O mais recente Conductor AI Search Benchmark Report revelou um dado curioso e poderoso: apenas 1,08% do tráfego mundial de sites vem de buscas intermediadas por inteligências artificiais e a maior parte disso é gerada pelo ChatGPT.
A pesquisa analisou 13.770 domínios de 10 grandes setores, totalizando 3,3 bilhões de sessões entre maio e setembro de 2025, e trouxe uma visão clara de como os diferentes tipos de tráfego estão se transformando com a ascensão dos “motores de resposta” da IA.
ChatGPT se consolida como o maior gerador de tráfego via IA
De todo o tráfego proveniente de inteligências artificiais, 87,4% foi atribuído ao ChatGPT, seguido por ferramentas como Perplexity, Gemini e Copilot.
Em alguns setores, porém, há nuances interessantes: no de Utilities, o Gemini gerou cerca de 21% do tráfego via IA, enquanto no setor Financeiro, o Copilot respondeu por 5%.
Os segmentos de Tecnologia da Informação (2,8%) e Bens de Consumo (1,9%) lideram em participação de visitas vindas de IA, enquanto Serviços de Comunicação (0,25%) e Utilities (0,35%) estão na base da lista. Apesar de pequenos, os números vêm crescendo, cerca de 1% a mais a cada mês.
O duelo entre IA e busca orgânica: um novo paradigma digital
O estudo reforça que o tráfego orgânico ainda é o motor principal das visitas aos sites. Setores como Saúde (42,4%), Comunicação (39,6%) e Indústrias (33,8%) continuam altamente dependentes do Google e de mecanismos de busca tradicionais.
Mas há uma virada à vista: as respostas geradas por IA estão começando a definir a visibilidade e a confiança das marcas.
Se um negócio não aparece nas respostas dos assistentes e buscadores inteligentes, pode estar “invisível” para toda uma nova geração de consumidores.
É aqui que entram estratégias emergentes como GEO (Generative Engine Optimization) e AEO (Answer Engine Optimization) que, embora tenham semelhanças com o SEO tradicional, exigem uma nova abordagem para garantir presença nas respostas oferecidas por ferramentas como ChatGPT e Perplexity.

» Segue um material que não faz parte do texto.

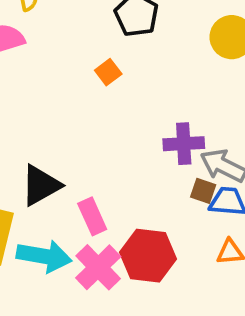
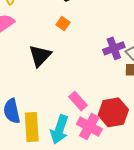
black triangle: (41, 185) -> (40, 56), moved
cyan arrow: (44, 256) -> (59, 129), turned 116

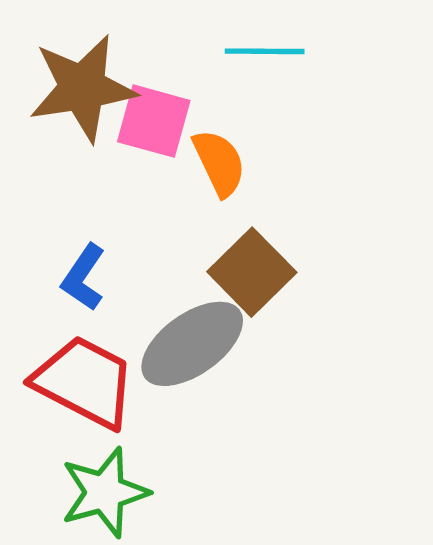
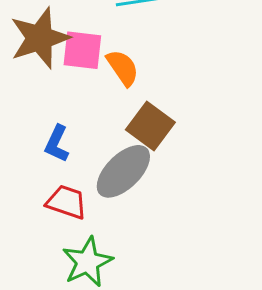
red trapezoid: (84, 382) -> (66, 202), size x0.7

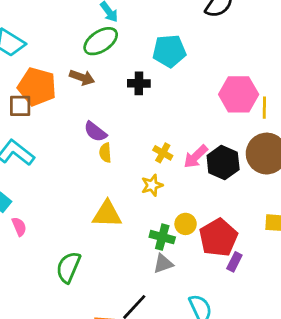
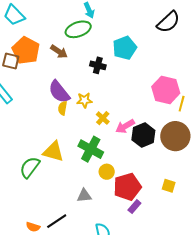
cyan pentagon: (169, 51) -> (125, 48), turned -30
purple semicircle: (95, 132) -> (59, 92), size x1.4
yellow star: (152, 185) -> (84, 100), moved
green cross: (162, 237) -> (91, 149), moved, size x1.4
green semicircle: (68, 267) -> (30, 167), moved

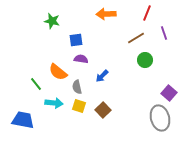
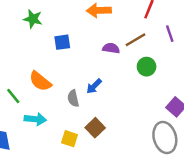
purple semicircle: (81, 59) -> (111, 48), moved
gray semicircle: (77, 87) -> (73, 98), moved
yellow square: (79, 106) -> (70, 139), moved

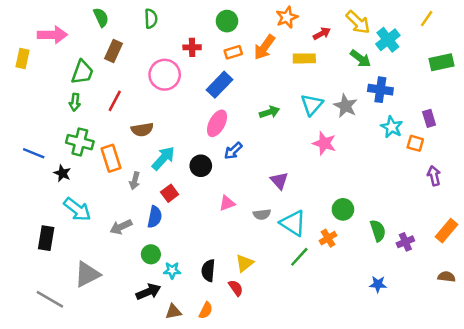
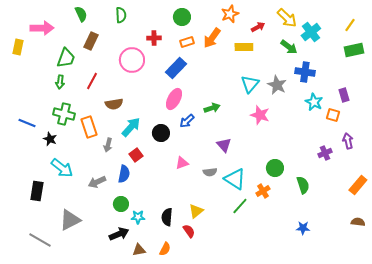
yellow line: (427, 19) -> (350, 25), moved
green arrow: (269, 112) -> (212, 108), moved
purple cross: (405, 242) -> (325, 153), moved

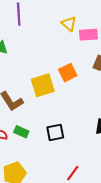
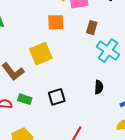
orange square: (68, 73) -> (56, 22), moved, turned 30

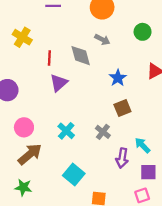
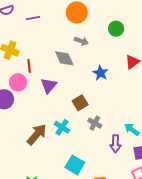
red line: (49, 58) -> (29, 66), moved
brown square: (122, 108) -> (80, 103), moved
pink circle: (24, 127) -> (18, 82), moved
brown arrow: (30, 154) -> (37, 134), moved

As marcas que mais aparecem nas respostas de IA
A análise de 17 milhões de respostas de IA e 100 milhões de citações mostra um novo “mapa de fontes” na web.

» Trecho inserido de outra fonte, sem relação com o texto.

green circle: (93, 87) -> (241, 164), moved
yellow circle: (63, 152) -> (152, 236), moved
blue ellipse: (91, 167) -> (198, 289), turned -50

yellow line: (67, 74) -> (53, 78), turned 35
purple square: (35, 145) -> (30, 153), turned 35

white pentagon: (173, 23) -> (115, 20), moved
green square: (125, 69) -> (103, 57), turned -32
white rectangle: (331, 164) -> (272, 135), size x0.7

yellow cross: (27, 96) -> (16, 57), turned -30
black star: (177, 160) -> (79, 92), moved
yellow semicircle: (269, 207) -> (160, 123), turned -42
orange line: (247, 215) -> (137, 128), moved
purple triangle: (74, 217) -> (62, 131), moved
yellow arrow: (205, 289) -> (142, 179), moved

Nos setores de varejo e consumo, os destaques são gigantes como Amazon, Walmart, Target, Best Buy e Chewy.
Já nas áreas de saúde e finanças, prevalecem fontes reconhecidas e confiáveis, como Mayo Clinic, Cleveland Clinic, NerdWallet, Bankrate e Vanguard.
No mundo corporativo e tecnológico, Google, Microsoft, Adobe, Deloitte, McKinsey e SAP aparecem com maior frequência nas respostas geradas por IA.
Essas mudanças revelam um padrão diferente do ecossistema do Google: as IAs estão priorizando credibilidade, especialização e clareza de conteúdo para selecionar quem merece destaque — e não apenas a otimização técnica.
O papel dos “AI Overviews” na busca do Google
Além das referências em ferramentas de IA independentes, o estudo também avaliou os novos AI Overviews do Google, resultados que misturam texto gerado por IA e links de referência.
Em 21,9 milhões de buscas analisadas, cerca de 25% geraram Overviews, sendo as áreas de Saúde (48,7%), Finanças (25,7%) e Utilities (25,4%) as mais afetadas.
Os tipos de páginas mais citadas nesses resultados foram blogs, vídeos, artigos, notícias e páginas de produtos, um indicativo de que a IA está cruzando formatos para oferecer respostas mais ricas e contextuais.
Um novo campo de disputa pela atenção digital
O relatório deixa claro: o jogo da visibilidade digital está mudando.
Enquanto o SEO tradicional continua muito relevante, a presença nos resultados e respostas geradas por IA se torna um novo pilar estratégico para marcas, criadores e empresas.
Afinal, quem não aparece nas respostas das IAs pode estar fora do radar de milhões de usuários que já preferem perguntar diretamente à inteligência artificial em vez de buscar no Google.